Although most Republican lawmakers continue to roll their eyes at Trump behind closed doors – and even more will curse his name if he loses a winnable election – 147 of them did vote to object to certified results from Pennsylvania in 2020. Next Jan. 6, there will be even more Republicans in the House and Senate who are beholden to Trump or are unwilling to compromise their political future by condemning the former president’s antics. The changes made to the Electoral Count Act in 2022 mean a challenge is highly unlikely to move forward and prevent the winner from being certified, but even an unsuccessful attempt would undermine Americans’ already-low confidence in US democracy.

The bigger threat is political violence after the election. As more citizens believe their system is being subverted by their political enemies – with outcomes that can no longer be addressed by a free and fair vote – radicalization and support for civil disobedience will grow. This runs from the symbolic (refusal to participate in inauguration, attend political events, etc.) to the political (creation of “autonomous zones,” secessionist movements, etc.) to physical violence (rioting, militias, and targeted assassinations).

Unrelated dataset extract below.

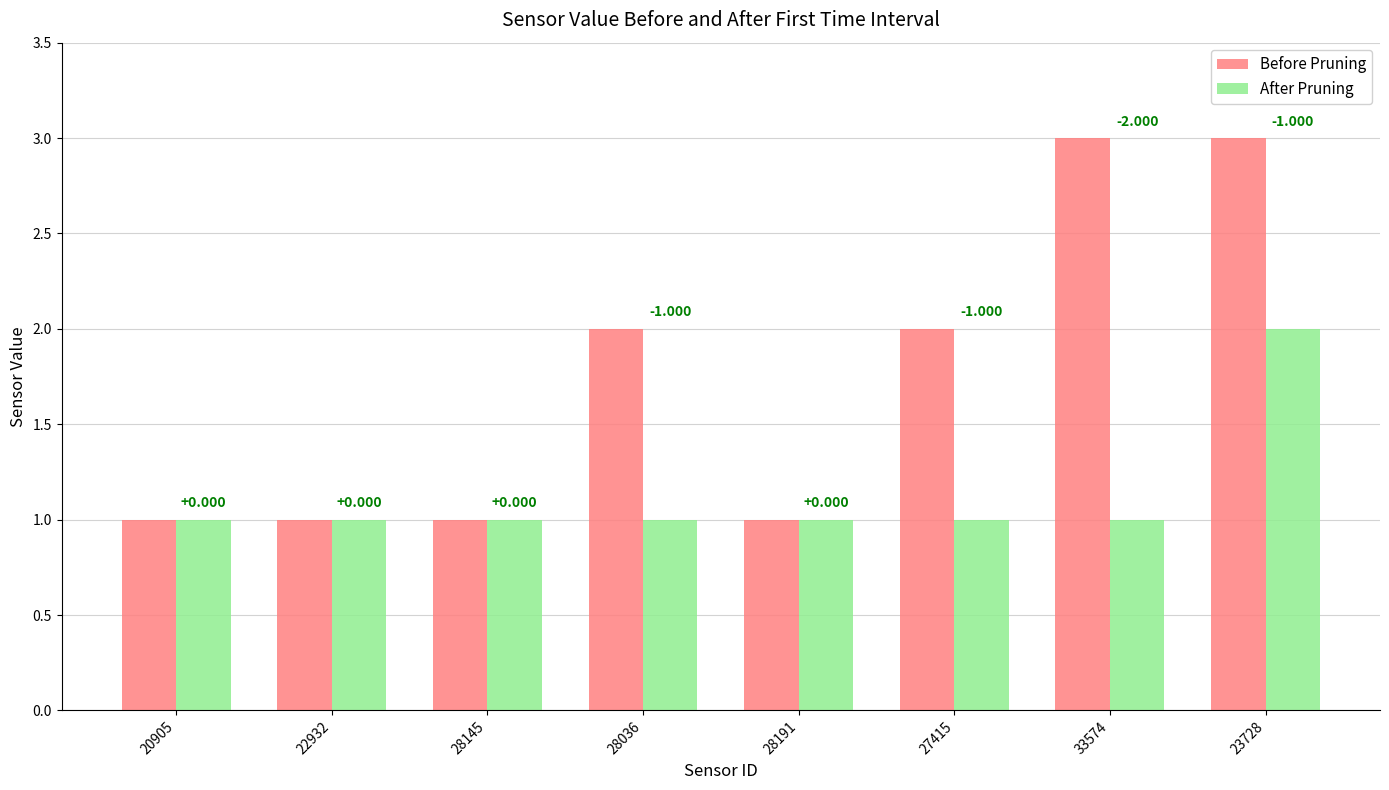

What is the label of the 3rd bar from the right?

27415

With Democrats in power, most key Proud Boys and Oath Keepers in federal prison, and Washington, DC, in full lockdown, a repeat of the Jan. 6 attack on the Capitol is unlikely if Harris wins. But violence could still come from far-right extremists and individual agitators seeking to disrupt vote counts and state legislative sessions to certify the electoral slate in swing states.

If Trump wins, the violence would come later as left-wing protesters rally at his inauguration and against his immigration policies. Coupled with his likely pardon of the Jan. 6 rioters, a National Guard deployment or an invocation of the Insurrection Act could spur a vicious cycle of escalating clashes.

None of this means the United States is headed for civil war. The risk of any political violence posing a serious threat to US stability remains very low. But we are likely to see a period of profound unrest the likes of which the country hasn’t experienced in decades.

The most divided and dysfunctional advanced industrial democracy will become more so.